Strategic information systems often change the organization as well as its products, services, and operating procedures, driving the organization into new behavioral patterns. Successfully using information systems to achieve a
competitive advantage is challenging and requires precise coordination of technology, organizations, and management.
Sustaining Competitive Advantage
Using information systems to beat the competition and increase the value of a product is not easy. Because competitors can quickly copy strategic systems, competitive advantage is not always sustainable. Sustaining a competitive advantage constantly requires changing processes and methods of conducting business. Managers simply cannot rest on their success with today‘s fast paced, fast changing technological advances. Technology changes much faster than organizations can adapt. As soon as employees and managers become comfortable with a particular system, it‘s almost time to make some more changes.

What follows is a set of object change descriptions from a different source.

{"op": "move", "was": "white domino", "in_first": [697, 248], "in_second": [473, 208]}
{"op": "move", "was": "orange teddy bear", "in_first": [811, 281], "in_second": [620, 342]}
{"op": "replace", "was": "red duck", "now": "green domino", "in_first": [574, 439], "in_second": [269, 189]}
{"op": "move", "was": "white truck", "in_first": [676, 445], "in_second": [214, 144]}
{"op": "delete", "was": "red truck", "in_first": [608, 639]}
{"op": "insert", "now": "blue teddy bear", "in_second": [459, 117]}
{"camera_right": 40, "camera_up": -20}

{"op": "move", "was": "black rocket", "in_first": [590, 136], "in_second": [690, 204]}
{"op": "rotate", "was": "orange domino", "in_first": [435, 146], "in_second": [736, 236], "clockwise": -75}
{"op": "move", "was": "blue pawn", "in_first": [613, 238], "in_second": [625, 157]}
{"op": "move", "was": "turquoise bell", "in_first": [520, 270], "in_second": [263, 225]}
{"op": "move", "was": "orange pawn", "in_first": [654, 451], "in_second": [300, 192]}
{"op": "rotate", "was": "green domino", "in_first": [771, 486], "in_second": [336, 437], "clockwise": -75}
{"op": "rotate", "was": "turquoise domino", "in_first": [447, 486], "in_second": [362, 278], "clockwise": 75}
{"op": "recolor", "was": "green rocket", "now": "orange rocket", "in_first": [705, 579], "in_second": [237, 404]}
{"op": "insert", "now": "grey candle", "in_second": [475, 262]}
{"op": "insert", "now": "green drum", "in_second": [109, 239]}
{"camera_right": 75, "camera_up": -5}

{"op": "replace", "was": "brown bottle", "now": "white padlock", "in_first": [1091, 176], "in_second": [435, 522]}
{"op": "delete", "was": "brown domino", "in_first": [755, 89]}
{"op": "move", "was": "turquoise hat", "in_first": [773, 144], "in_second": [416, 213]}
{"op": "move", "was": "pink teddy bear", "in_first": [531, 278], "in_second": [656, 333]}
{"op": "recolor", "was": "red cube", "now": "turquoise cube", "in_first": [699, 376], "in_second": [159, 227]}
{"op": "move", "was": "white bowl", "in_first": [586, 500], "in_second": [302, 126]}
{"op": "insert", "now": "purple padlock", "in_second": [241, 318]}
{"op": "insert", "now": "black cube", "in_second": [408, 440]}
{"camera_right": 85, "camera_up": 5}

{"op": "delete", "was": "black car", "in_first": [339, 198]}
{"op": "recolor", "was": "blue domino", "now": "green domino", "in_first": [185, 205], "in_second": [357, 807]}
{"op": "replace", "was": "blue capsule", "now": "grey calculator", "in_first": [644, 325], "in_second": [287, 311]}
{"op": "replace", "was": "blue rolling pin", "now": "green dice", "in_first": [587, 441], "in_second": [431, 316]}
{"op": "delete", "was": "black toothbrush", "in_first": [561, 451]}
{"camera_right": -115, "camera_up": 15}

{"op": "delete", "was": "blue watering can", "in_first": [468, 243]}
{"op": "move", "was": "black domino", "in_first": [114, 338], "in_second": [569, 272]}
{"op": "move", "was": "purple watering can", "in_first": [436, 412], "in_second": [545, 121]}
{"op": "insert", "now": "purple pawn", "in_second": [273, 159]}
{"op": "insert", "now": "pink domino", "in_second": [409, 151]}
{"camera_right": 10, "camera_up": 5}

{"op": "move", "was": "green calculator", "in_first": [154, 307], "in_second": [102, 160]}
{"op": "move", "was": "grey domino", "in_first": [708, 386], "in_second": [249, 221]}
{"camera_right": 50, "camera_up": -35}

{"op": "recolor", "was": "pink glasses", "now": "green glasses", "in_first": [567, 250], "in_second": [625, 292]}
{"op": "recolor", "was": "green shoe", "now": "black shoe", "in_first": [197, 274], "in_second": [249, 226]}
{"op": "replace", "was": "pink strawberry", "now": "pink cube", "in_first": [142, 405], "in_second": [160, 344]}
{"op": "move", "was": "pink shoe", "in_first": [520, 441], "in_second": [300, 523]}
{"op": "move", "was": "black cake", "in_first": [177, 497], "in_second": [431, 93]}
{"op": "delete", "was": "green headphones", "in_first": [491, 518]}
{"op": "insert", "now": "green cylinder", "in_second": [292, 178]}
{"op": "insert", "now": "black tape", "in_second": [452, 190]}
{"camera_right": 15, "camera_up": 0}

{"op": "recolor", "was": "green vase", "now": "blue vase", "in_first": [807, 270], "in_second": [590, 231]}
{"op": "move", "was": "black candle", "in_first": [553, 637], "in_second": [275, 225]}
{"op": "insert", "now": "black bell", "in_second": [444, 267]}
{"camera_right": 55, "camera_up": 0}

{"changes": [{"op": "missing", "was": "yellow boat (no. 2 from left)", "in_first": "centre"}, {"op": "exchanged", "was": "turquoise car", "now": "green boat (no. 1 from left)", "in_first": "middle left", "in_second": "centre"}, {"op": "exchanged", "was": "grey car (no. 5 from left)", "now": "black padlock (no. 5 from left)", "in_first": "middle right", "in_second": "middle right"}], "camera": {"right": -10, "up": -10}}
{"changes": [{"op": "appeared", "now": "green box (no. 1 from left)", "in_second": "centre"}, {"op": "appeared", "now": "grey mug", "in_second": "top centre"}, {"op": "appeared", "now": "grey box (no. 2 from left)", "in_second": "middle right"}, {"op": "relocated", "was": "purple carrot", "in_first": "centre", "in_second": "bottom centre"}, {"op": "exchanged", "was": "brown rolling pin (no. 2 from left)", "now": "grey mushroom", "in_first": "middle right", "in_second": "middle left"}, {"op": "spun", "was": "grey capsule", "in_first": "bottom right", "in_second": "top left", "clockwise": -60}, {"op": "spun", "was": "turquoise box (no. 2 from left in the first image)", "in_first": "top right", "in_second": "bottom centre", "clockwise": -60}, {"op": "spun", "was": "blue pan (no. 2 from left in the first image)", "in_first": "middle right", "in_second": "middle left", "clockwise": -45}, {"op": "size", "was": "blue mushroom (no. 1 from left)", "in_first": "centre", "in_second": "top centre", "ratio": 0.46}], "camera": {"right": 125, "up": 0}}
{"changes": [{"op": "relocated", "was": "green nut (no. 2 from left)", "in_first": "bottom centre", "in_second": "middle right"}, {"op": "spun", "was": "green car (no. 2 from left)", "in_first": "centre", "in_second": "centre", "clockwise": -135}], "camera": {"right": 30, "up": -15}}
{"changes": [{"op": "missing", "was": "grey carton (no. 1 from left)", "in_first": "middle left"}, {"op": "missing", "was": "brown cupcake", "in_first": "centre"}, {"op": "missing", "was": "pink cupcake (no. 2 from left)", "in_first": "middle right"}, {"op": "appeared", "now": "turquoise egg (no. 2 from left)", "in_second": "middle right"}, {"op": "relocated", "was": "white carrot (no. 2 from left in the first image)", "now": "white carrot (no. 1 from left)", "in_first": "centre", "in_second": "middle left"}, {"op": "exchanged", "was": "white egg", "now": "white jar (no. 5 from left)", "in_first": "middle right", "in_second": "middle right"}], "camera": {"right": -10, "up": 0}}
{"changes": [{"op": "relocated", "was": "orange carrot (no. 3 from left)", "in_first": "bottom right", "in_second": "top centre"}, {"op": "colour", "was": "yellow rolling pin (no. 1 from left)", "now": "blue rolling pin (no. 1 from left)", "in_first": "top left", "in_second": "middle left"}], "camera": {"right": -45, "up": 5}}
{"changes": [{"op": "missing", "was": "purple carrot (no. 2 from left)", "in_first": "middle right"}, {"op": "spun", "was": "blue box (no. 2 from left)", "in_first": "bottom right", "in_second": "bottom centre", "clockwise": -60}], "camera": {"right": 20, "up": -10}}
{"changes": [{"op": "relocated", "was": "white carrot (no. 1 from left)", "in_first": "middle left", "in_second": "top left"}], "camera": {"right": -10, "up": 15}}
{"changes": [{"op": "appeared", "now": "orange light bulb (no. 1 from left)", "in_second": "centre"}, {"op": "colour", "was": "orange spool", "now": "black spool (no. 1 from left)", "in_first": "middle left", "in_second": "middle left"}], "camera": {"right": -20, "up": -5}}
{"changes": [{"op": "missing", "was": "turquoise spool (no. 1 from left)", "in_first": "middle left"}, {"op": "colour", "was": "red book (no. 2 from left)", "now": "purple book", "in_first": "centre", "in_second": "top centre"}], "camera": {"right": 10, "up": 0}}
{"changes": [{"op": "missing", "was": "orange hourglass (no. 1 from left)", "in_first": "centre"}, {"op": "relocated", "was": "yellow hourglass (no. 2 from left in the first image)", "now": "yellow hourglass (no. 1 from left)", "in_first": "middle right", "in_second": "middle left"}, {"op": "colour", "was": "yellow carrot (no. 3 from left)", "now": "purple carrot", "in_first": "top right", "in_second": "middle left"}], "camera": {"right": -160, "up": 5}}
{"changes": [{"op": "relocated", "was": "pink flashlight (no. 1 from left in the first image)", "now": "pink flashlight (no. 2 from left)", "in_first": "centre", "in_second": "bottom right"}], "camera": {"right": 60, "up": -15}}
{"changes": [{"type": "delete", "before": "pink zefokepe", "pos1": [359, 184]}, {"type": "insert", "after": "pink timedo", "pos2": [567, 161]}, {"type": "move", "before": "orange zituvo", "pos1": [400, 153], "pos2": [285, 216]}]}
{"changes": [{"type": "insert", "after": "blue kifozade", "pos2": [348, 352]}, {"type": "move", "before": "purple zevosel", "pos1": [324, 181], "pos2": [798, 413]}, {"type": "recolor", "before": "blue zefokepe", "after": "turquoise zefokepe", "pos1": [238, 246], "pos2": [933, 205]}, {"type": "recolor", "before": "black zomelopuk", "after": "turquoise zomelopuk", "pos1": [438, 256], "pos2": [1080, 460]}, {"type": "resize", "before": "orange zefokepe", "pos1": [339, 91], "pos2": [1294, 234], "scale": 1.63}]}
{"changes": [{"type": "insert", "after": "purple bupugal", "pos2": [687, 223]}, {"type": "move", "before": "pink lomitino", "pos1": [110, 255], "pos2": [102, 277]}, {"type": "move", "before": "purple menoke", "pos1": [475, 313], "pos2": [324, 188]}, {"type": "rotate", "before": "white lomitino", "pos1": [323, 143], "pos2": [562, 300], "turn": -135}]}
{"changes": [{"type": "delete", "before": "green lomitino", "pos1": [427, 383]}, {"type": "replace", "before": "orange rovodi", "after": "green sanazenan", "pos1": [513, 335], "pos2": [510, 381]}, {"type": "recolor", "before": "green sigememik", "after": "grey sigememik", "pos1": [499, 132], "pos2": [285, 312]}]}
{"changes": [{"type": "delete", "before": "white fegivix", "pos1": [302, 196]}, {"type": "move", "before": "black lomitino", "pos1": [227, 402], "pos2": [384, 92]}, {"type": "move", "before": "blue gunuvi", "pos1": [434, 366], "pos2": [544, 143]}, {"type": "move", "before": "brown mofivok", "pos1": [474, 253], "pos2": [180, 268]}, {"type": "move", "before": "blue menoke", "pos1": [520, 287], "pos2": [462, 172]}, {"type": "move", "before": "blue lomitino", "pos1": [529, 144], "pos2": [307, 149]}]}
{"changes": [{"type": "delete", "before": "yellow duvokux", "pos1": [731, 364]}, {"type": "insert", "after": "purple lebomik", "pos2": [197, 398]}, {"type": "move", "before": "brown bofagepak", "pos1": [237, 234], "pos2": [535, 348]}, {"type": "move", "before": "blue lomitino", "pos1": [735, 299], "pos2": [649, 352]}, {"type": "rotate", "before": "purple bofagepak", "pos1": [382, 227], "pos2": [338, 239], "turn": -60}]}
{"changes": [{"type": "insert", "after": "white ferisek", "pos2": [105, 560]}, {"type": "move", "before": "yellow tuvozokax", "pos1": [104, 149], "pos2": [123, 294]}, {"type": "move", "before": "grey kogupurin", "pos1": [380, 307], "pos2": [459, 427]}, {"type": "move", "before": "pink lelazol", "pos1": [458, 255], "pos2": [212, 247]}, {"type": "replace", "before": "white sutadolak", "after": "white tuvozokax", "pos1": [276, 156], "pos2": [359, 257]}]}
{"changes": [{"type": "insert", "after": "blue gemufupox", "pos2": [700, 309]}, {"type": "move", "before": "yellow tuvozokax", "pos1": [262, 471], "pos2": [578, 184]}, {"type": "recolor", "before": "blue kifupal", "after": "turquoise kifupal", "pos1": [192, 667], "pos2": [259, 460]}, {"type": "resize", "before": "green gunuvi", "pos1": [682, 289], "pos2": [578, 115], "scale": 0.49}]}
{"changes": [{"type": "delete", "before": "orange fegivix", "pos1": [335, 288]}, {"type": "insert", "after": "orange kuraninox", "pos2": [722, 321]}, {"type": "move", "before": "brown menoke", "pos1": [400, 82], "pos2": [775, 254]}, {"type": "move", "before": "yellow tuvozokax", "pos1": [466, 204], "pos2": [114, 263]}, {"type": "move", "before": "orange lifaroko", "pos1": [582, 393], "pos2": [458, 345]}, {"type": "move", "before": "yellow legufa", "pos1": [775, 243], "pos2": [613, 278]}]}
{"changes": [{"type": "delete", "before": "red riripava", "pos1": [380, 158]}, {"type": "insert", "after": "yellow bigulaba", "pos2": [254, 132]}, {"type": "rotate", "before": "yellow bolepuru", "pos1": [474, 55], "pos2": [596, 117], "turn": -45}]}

Aligning IT with Business Objectives
It‘s such a basic idea—an organization should align its information technology with its business objectives. It‘s an easy thing to have happen when the techies and the non-techies fail to work together to plan, implement, and maintain information systems that support their company‘s business objectives and competitive strategy.
Employees and managers in all the functional areas must be active players in the IT game. They can‘t sit on the sidelines and let someone else decide what kind of information system the company will have. They can‘t claim ignorance and say they don‘t know that much about computers.
Managing Strategic Transitions
A vital attribute of any manager‘s success is the ability to adapt to change. The pace of technological change is at its highest level ever. With each advance, the organization must use strategic transitions, to take its advantage. Making changes in the information systems should trigger a review of associated processes to make sure they are in sync.